Dataset entries
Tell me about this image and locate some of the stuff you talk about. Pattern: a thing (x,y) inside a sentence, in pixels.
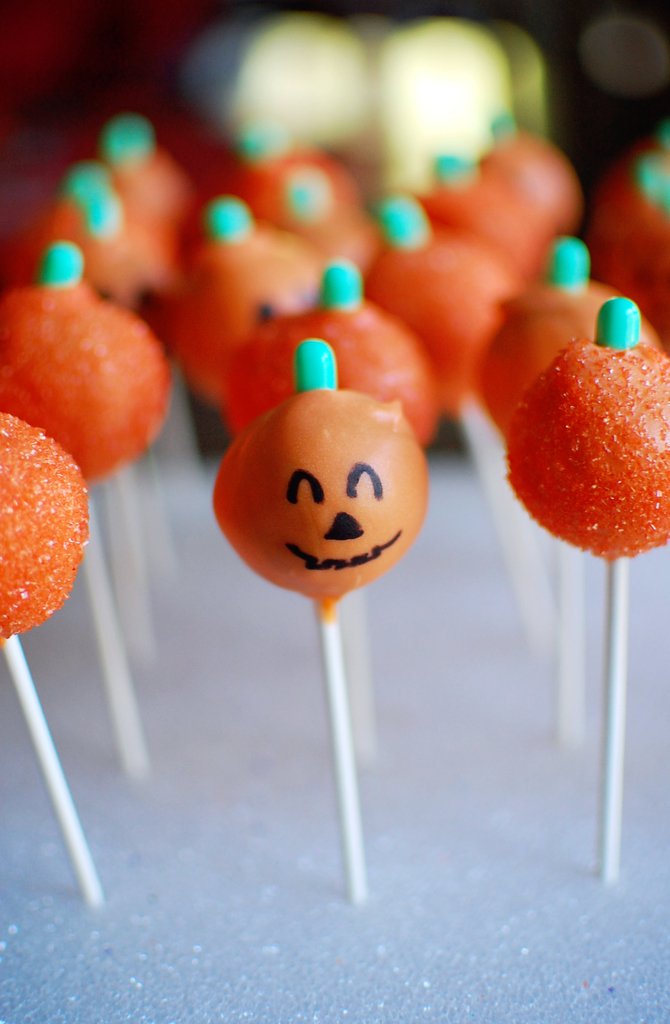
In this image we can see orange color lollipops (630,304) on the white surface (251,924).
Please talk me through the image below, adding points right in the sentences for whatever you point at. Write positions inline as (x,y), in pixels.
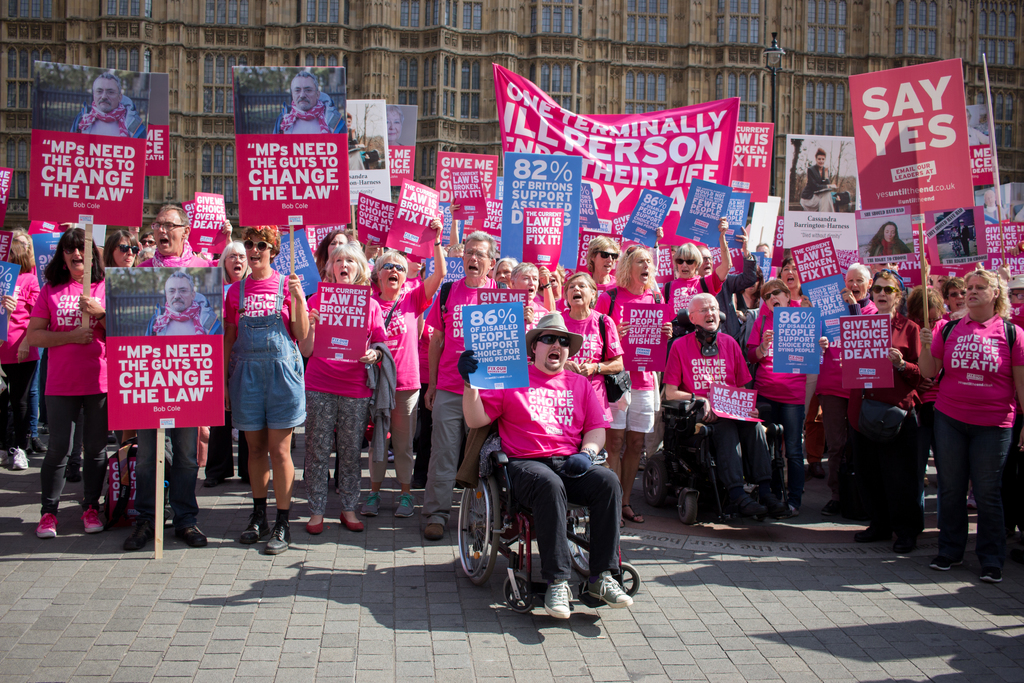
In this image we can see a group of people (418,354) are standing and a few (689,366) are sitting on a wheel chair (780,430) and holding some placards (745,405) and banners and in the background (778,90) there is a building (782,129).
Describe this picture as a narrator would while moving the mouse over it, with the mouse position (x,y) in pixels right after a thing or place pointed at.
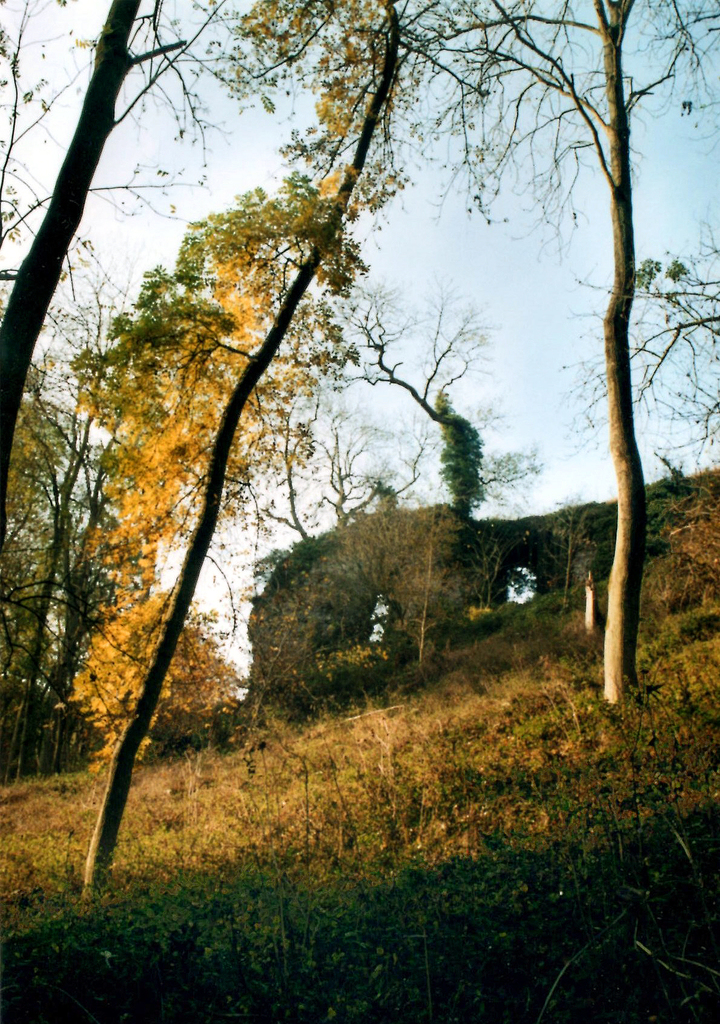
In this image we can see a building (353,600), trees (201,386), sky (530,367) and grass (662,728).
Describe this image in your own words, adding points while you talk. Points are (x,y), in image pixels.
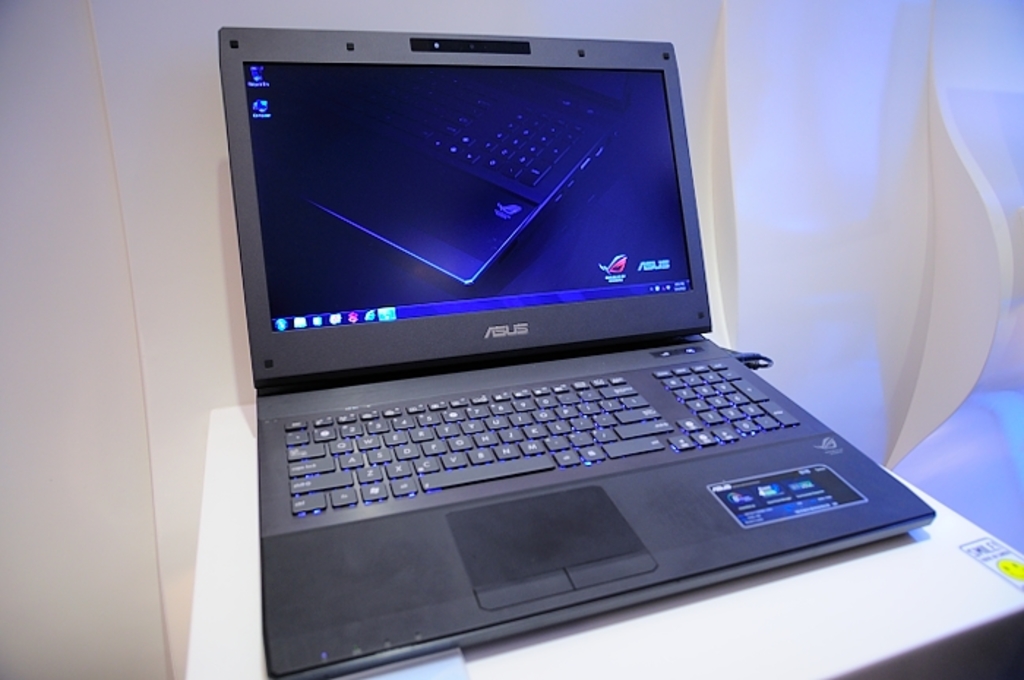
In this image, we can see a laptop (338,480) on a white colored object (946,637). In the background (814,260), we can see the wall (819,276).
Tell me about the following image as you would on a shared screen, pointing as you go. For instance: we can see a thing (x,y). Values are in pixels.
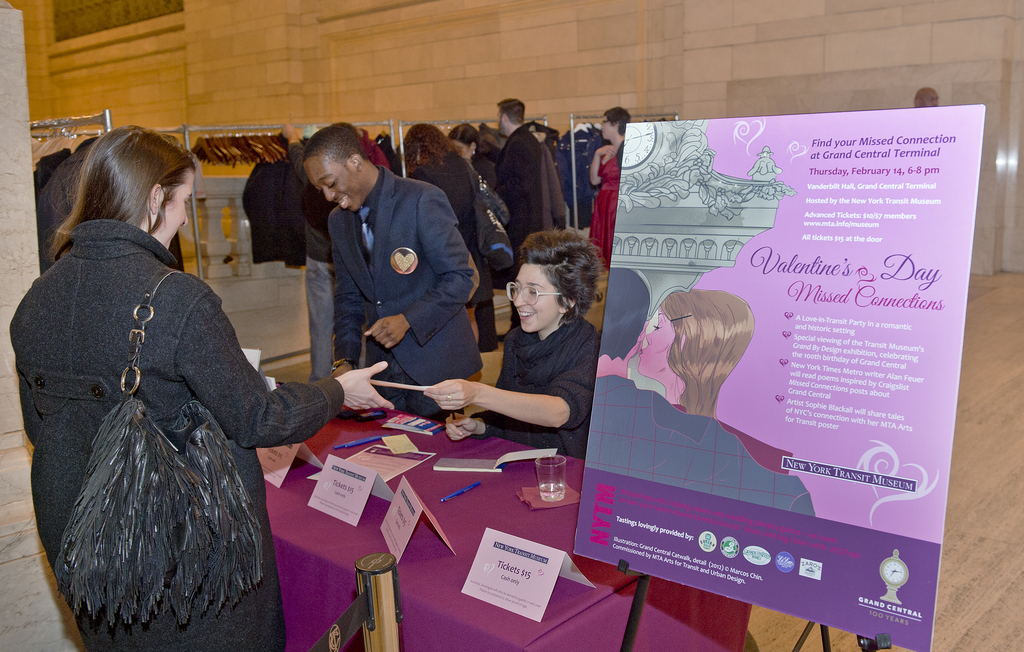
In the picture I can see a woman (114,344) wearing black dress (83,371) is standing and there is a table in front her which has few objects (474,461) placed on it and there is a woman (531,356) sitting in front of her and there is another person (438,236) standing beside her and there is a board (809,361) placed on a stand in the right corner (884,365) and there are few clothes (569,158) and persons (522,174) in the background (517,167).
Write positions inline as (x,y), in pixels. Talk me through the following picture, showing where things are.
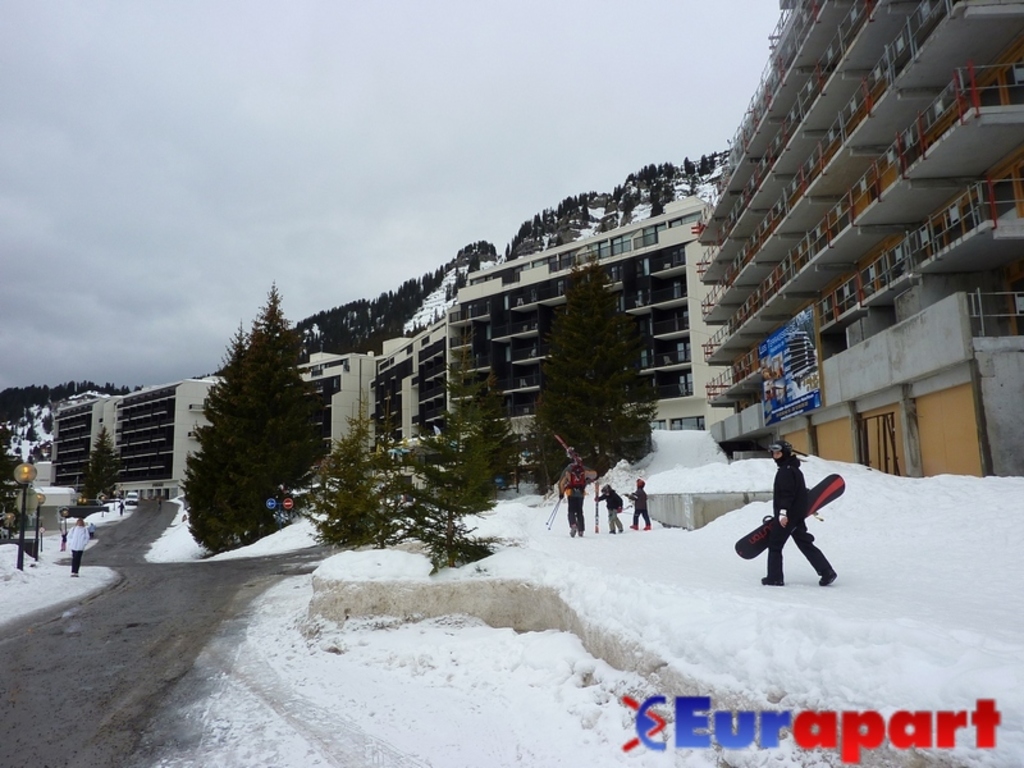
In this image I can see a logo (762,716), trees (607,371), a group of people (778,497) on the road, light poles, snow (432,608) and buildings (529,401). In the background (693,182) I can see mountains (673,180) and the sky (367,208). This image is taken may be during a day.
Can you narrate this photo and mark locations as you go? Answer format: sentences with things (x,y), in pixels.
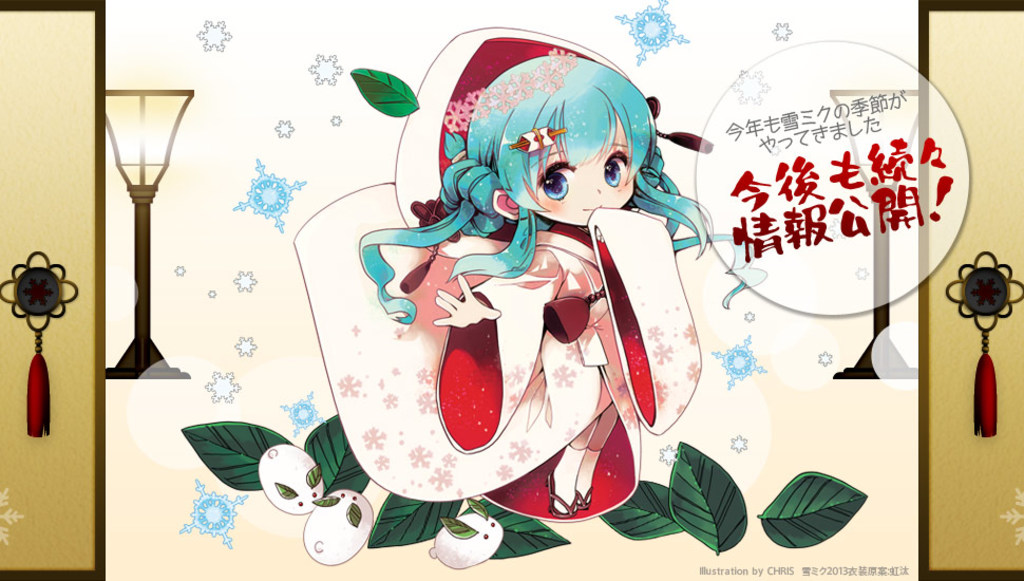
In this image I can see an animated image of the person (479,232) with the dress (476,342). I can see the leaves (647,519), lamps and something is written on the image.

Action item: Without the pictures, repeat all the records word for word.

Response area:
Tell me about this image and locate some of the stuff you talk about. Pattern: a thing (x,y) inside a sentence, in pixels.
In this image we can see orange color lollipops (630,304) on the white surface (251,924).
Please talk me through the image below, adding points right in the sentences for whatever you point at. Write positions inline as (x,y), in pixels.
In this image we can see a group of people (418,354) are standing and a few (689,366) are sitting on a wheel chair (780,430) and holding some placards (745,405) and banners and in the background (778,90) there is a building (782,129).
Describe this picture as a narrator would while moving the mouse over it, with the mouse position (x,y) in pixels right after a thing or place pointed at.
In this image we can see a building (353,600), trees (201,386), sky (530,367) and grass (662,728).
Describe this image in your own words, adding points while you talk. Points are (x,y), in image pixels.
In this image, we can see a laptop (338,480) on a white colored object (946,637). In the background (814,260), we can see the wall (819,276).
Tell me about the following image as you would on a shared screen, pointing as you go. For instance: we can see a thing (x,y). Values are in pixels.
In the picture I can see a woman (114,344) wearing black dress (83,371) is standing and there is a table in front her which has few objects (474,461) placed on it and there is a woman (531,356) sitting in front of her and there is another person (438,236) standing beside her and there is a board (809,361) placed on a stand in the right corner (884,365) and there are few clothes (569,158) and persons (522,174) in the background (517,167).
Write positions inline as (x,y), in pixels. Talk me through the following picture, showing where things are.
In this image I can see a logo (762,716), trees (607,371), a group of people (778,497) on the road, light poles, snow (432,608) and buildings (529,401). In the background (693,182) I can see mountains (673,180) and the sky (367,208). This image is taken may be during a day.
Can you narrate this photo and mark locations as you go? Answer format: sentences with things (x,y), in pixels.
In this image I can see an animated image of the person (479,232) with the dress (476,342). I can see the leaves (647,519), lamps and something is written on the image.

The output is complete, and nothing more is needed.